How this skill works

The skill maps each principle (squash & stretch, anticipation, timing, ease, etc.) to concrete navigation patterns: dropdowns, hamburger morphs, indicators, and staggered lists. It prescribes timing ranges, easing curves, and practical CSS properties (transform, opacity, max-height, clip-path) for reliable implementation. Examples include staggered dropdown items, overshooting indicators, and anticipatory icon rotations.

When to use it

  • Designing or refining header, sidebar, or mobile navigation interactions
  • Animating dropdowns, mega menus, or accordion-style navs
  • Creating hamburger-to-X icon morphs and toggle animations
  • Improving wayfinding with sliding indicators or submenu reveals
  • Polishing micro-interactions to increase perceived speed and trust

Best practices

  • Define clear states (closed, opening, open, closing) and discrete poses for each item
  • Use consistent spacing, shadows, and icon clarity across frames
  • Apply small stagger delays (20–40ms) to list items to guide the eye
  • Choose easing per action: ease-out for opens, ease-in for closes, and cubic-bezier for material-style slides
  • Keep durations short (100–300ms) to preserve snappiness and avoid blocking

Example use cases

  • Dropdown menu that scales from top with 200–250ms ease-out and 20ms staggered items
  • Sidebar toggle where the icon anticipates a 15° rotation before the panel slides in an arc
  • Active nav indicator that slides between items with slight overshoot and 250ms cubic-bezier timing
  • Hamburger morph animation that squashes lines slightly and completes in ~300ms
  • Mega menu entrance with exaggerated scale and shadow growth for emphasis

FAQ

What timings and easings are recommended?

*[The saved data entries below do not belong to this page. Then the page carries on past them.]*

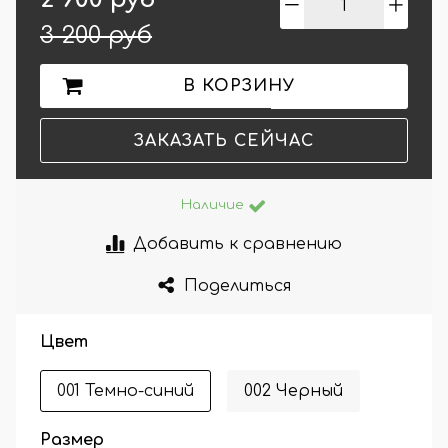
3 200 руб
В КОРЗИНУ
ЗАКАЗАТЬ СЕЙЧАС
Наличие
Добавить к сравнению
Поделиться
Цвет
001 Темно-синий
002 Черный
Размер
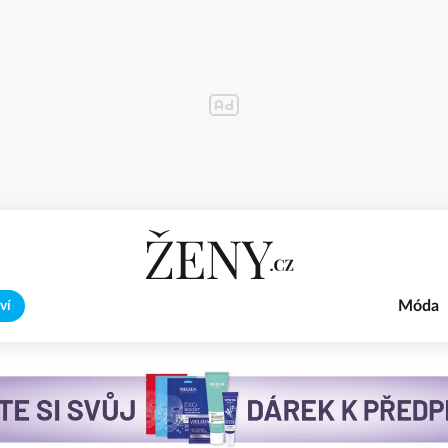
Móda
ví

Use 200–250ms for dropdown open (ease-out), 150–200ms for close (ease-in), 100–150ms for hover, and 200–300ms for indicator slides. Material-style motion works well with cubic-bezier(0.4, 0, 0.2, 1).

How do I avoid motion that feels sluggish or distracting?

Keep durations short, avoid unnecessary simultaneous motions, use subtle anticipation, and limit exaggeration to important states only.